Der Autor dieses Textes ist ein Großstadtkind und in einer Zeit aufgewachsen, in denen es bereits Supermärkte gab. Auch wenn die Jüngeren unter uns eventuell etwas anderes denken: Die 1980er-Jahre waren doch schon recht fortschrittlich. Der Zufall wollte es, dass dem Autoren angeboten wurde, ein frisch erlegtes, junges Reh zu zerlegen – und anschließend zu verköstigen.

Da hing es nun, dieses zwar ausgeweidete, aber dennoch komplett als Reh erkennbare Tier, vor kurzem noch über die Lichtung gehüpft, nun an zwei Haken hängend auf die „Zerwirkung“ wartend. Unter fachkundiger Anleitung ging es dem Reh ans Fell. Wer an dieser Stelle ein blutiges Gemetzel erwartet, liegt daneben. In der Tat lässt sich ein Reh nach dem Ausbluten recht hygienisch und sauber in seine Einzelteile zerlegen. Und auch wenn der erste Schnitt ins Fell durchaus eine Überwindung war: Die Erfahrung des intensiven Beschäftigens mit dem Nahrungsmittel Fleisch ist immens wertvoll, denn eines bringt die direkte Arbeit am und mit dem Tier mit sich: den Respekt vor einem Lebewesen, dass für den menschlichen Genuss eine Kugel ins Herz bekommen hat. Von Ekel oder Abscheu keine Spur.

Tatsächlich stellte sich beim anschließenden Verzehr heraus, dass der Rehrücken nicht nur unvergleichlich zart und köstlich war, sondern auch der Genuss ein komplett anderer. Weil eben nicht nur das „Stück Fleisch“ aus dem Supermarkt auf dem Teller lag, sondern der gesamte Prozess „vom Tier zum Lebensmittel“ in aller drastischer Deutlichkeit ins Bewusstsein katapultiert wurde.
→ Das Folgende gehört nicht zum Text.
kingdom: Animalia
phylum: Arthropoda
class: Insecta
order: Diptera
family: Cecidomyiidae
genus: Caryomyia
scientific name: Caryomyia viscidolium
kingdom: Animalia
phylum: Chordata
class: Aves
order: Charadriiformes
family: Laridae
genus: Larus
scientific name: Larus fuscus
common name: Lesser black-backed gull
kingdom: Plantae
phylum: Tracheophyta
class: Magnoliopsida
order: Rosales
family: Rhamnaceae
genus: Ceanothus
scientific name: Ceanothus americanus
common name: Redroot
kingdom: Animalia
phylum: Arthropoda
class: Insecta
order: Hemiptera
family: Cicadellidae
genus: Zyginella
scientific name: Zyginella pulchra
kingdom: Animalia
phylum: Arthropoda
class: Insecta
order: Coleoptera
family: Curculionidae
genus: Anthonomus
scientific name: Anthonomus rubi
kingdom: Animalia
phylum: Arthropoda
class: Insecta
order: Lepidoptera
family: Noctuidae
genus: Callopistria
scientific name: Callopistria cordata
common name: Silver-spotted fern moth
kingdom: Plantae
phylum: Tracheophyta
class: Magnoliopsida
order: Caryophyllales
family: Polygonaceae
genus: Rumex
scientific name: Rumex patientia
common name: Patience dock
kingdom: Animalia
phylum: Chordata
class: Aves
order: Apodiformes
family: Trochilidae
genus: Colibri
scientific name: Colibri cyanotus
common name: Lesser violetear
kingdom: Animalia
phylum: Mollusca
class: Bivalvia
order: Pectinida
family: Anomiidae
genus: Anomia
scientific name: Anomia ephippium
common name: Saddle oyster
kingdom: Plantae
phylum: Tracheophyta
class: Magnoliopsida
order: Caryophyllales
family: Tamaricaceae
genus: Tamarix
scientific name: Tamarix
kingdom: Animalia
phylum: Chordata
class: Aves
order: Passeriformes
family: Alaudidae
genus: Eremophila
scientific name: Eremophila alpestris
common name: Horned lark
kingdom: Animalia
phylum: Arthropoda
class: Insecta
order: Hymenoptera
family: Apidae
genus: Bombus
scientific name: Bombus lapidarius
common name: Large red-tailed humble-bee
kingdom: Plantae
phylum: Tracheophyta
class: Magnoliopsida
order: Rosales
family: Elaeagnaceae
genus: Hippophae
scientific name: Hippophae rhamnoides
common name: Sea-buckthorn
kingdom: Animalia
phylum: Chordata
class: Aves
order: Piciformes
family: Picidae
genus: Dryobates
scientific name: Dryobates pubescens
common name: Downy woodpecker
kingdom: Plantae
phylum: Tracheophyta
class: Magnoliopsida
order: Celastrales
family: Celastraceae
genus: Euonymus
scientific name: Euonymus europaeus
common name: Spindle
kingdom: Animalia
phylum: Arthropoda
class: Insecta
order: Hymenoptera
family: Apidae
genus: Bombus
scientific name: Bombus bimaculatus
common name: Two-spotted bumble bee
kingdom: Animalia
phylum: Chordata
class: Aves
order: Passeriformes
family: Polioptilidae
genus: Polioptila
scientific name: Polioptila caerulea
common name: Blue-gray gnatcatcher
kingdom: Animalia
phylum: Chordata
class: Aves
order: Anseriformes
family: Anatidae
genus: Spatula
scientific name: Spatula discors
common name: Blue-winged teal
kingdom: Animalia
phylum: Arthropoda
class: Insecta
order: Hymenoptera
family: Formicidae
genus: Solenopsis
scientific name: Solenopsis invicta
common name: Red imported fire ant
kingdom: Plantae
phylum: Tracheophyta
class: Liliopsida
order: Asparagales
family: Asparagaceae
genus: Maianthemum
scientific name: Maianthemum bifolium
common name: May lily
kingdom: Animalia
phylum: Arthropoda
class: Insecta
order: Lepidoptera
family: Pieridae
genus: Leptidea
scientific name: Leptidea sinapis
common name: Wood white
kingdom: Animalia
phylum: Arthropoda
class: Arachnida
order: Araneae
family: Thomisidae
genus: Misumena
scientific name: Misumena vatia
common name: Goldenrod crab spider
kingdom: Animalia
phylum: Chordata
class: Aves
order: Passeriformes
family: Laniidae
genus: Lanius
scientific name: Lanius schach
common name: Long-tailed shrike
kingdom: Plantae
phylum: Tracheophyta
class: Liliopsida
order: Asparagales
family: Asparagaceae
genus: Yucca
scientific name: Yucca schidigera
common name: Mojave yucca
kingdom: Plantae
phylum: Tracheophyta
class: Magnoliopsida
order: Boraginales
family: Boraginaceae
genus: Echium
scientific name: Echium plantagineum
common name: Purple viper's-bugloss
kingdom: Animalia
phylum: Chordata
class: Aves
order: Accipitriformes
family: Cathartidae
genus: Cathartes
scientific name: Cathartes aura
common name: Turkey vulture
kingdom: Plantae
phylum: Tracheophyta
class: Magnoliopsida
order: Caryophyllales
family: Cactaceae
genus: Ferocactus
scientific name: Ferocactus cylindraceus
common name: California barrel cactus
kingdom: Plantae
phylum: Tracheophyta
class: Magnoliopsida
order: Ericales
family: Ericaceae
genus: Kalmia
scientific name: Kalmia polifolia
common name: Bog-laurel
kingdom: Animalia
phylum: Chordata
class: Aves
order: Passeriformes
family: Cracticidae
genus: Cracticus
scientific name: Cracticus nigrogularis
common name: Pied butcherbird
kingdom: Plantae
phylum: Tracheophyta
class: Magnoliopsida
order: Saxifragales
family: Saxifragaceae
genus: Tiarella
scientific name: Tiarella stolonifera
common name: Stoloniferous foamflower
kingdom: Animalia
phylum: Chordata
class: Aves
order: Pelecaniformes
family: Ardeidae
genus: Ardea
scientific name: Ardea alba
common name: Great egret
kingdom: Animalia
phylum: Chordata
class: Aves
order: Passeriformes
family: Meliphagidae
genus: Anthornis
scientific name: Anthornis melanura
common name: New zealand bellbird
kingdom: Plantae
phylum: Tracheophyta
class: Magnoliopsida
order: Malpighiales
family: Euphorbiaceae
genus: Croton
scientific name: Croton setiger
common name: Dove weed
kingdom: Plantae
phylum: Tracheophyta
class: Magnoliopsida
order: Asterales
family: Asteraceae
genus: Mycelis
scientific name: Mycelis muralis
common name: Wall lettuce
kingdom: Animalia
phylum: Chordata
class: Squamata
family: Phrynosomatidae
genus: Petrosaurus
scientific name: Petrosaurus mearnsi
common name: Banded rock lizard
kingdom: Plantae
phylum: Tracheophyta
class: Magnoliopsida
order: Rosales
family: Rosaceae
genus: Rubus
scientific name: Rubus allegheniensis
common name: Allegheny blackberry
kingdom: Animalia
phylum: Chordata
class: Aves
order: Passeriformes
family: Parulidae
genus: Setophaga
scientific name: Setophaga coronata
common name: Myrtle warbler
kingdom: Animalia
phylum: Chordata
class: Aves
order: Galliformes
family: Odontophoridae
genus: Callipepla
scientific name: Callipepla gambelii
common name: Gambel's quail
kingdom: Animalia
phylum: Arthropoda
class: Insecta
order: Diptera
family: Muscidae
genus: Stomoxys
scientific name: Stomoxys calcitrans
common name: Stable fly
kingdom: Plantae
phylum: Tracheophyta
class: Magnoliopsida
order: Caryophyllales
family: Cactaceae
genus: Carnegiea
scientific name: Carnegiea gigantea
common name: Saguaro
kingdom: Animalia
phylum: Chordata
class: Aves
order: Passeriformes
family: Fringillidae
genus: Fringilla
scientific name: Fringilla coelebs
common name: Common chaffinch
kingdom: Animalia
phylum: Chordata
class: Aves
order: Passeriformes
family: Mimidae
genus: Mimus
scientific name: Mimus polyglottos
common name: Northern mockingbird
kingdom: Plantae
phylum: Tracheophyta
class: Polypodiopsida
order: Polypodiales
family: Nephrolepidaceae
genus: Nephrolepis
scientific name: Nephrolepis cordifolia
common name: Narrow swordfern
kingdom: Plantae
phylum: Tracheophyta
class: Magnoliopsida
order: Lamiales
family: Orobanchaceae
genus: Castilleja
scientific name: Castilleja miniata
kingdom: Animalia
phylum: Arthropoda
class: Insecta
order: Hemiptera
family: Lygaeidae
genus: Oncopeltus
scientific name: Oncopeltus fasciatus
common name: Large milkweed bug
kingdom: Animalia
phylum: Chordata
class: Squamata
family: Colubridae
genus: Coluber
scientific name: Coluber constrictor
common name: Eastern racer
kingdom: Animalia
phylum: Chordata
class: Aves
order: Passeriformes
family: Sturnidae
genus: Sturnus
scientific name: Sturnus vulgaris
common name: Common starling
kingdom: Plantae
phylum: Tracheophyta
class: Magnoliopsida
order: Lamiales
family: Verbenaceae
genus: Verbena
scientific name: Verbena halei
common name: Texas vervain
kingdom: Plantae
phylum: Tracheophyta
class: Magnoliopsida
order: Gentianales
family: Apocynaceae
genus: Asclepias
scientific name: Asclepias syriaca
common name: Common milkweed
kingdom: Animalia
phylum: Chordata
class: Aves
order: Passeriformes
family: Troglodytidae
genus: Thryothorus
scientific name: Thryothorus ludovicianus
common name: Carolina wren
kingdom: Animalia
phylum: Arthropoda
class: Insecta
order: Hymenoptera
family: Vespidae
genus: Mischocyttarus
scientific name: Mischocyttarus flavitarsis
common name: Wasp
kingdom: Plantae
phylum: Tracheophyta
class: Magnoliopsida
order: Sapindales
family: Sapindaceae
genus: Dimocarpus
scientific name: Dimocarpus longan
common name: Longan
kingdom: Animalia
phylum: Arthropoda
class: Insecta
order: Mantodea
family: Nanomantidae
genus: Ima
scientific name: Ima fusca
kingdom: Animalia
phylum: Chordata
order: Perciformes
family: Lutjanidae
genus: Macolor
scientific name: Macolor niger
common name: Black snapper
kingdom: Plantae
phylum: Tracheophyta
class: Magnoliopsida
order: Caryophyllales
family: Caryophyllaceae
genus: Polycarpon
Wer hätte das gedacht: Von der Entscheidung, das Haustier zukünftig zu barfen zu der harten Erkenntnis, dass für jedes Schnitzel irgendwann mal ein Tier sterben musste, braucht es manchmal nur ein paar getrocknete Hasenohren mit Fell. Übrigens: Weder der Autor noch seine Familie sind zu überzeugten Vegetariern geworden. Allerdings landet mittlerweile doch deutlich weniger Fleisch auf den Tellern.